Primmune envisions its drugs being used in combination with treatments targeting adaptive immunity, potentially in a variety of cancers.
Founded in 2017 by James Appleman, Stephen Webber, and Paulo Rangel. The three-year-old company is developing small molecule, orally-administered toll-like receptor 7 (TLR7) agonists to attack tumors and potentiate adaptive cancer immunotherapies, such as checkpoint inhibitors, to improve overall response rates and treatment durability.
Ready for Trials
Many biotech companies license their programs from research institutions, but Primmune owns its programs outright. Co-founders Webber and Appleman created the company’s molecules from scratch.
The key to their system is a family of “toll-like receptors,” with Primmune taking aim at the seventh of 10, or TLR7.
Primmune has selected PRTX007 as its lead candidate, assuming a regulatory greenlight, the company is going to start clinical trials middle of next year and will have readouts by end of the year
In addition to tackling cancer, Primmune wants to also treat acute viral diseases such as the coronavirus.
PRTX007 is promising as a unique treatment option for viral diseases and cancer based upon its unique ability to drive an oral dose-dependent systemic poly-interferon response without stimulating inflammatory pathways, according to the company.
“This is a new chemical entity, this isn’t some old drug that is trying to be repurposed, it is custom tailored to this exact application. “It’s very different from any other drug that’s been developed,” said McDermott. “The plan is around this time next year we’ll have some very interesting data and a really good idea of what can contribute to the global effort.”
The company will start clinical trials in the middle of next year and have readouts by end of the year.
McDermott was previously the president and chief business officer of Impact Biomedicines. The San Diego biotech resurrected a cancer drug and sold it to Celgene for up to $7 billion in 2018.
After that, McDermott staked out opportunities in the oncology space, but nothing excited him, until Primmune. Initially he invested in the company, and then went on to helm it.

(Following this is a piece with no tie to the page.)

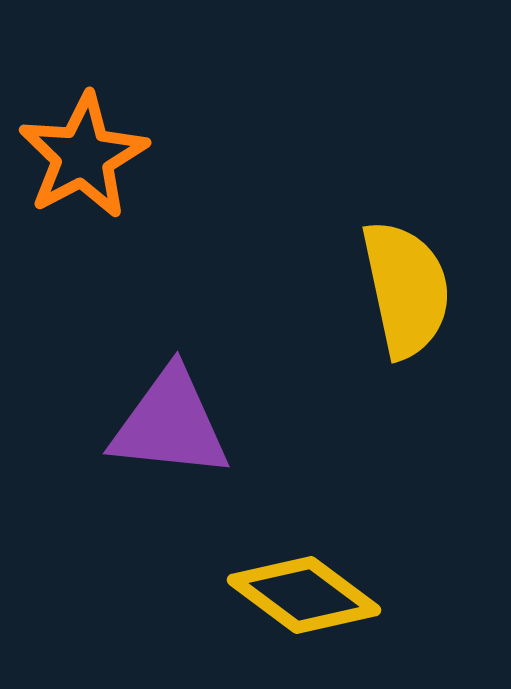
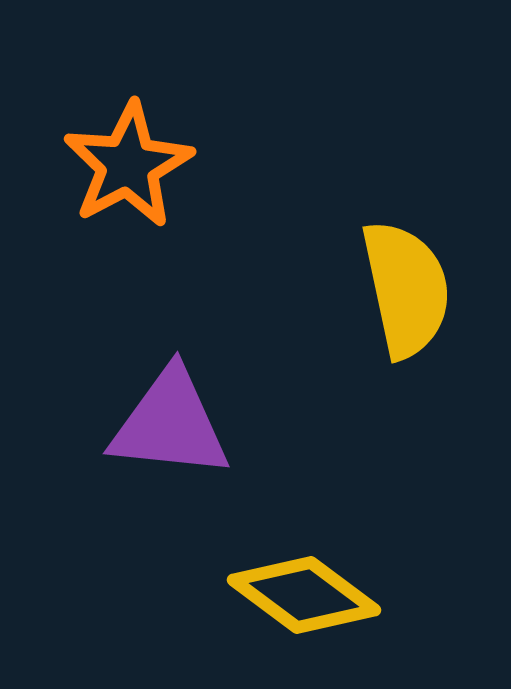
orange star: moved 45 px right, 9 px down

Webber is also the executive director of medicinal chemistry at Polaris Pharmaceuticals, while Appleman is also the co-founder of eFFECTOR Therapeutics.
In total, the company has raised $27.4 million in financing, which includes the conversion of $7.4 million in convertible seed capital securities from CAM Capital, BioBrit and BioRock Ventures.
“Primmune’s early data has shown the potential for PRTX007 to drive our natural innate immune response to combat systemic diseases,” said Amir Nashat, managing partner at Polaris Partners. “Coupled with a leadership team that is rapidly advancing PRTX007 for viral diseases and oncology, we are excited to be part of the next stage of the company’s growth.”
In conjunction with the financing, well-known names joined as scientific advisors: Ezra Cohen, chief of the hematology-oncology division at Moores Cancer Center; Isan Chen, the chief medical and development officer of Mirati Therapeutics. Amir Nashat and Andrew Rubinstein joined as Board members.
Primmune plans to contract out a good deal of work to keep the company lean. It has four full-time employees, with near-term plans to double its headcount over the next year.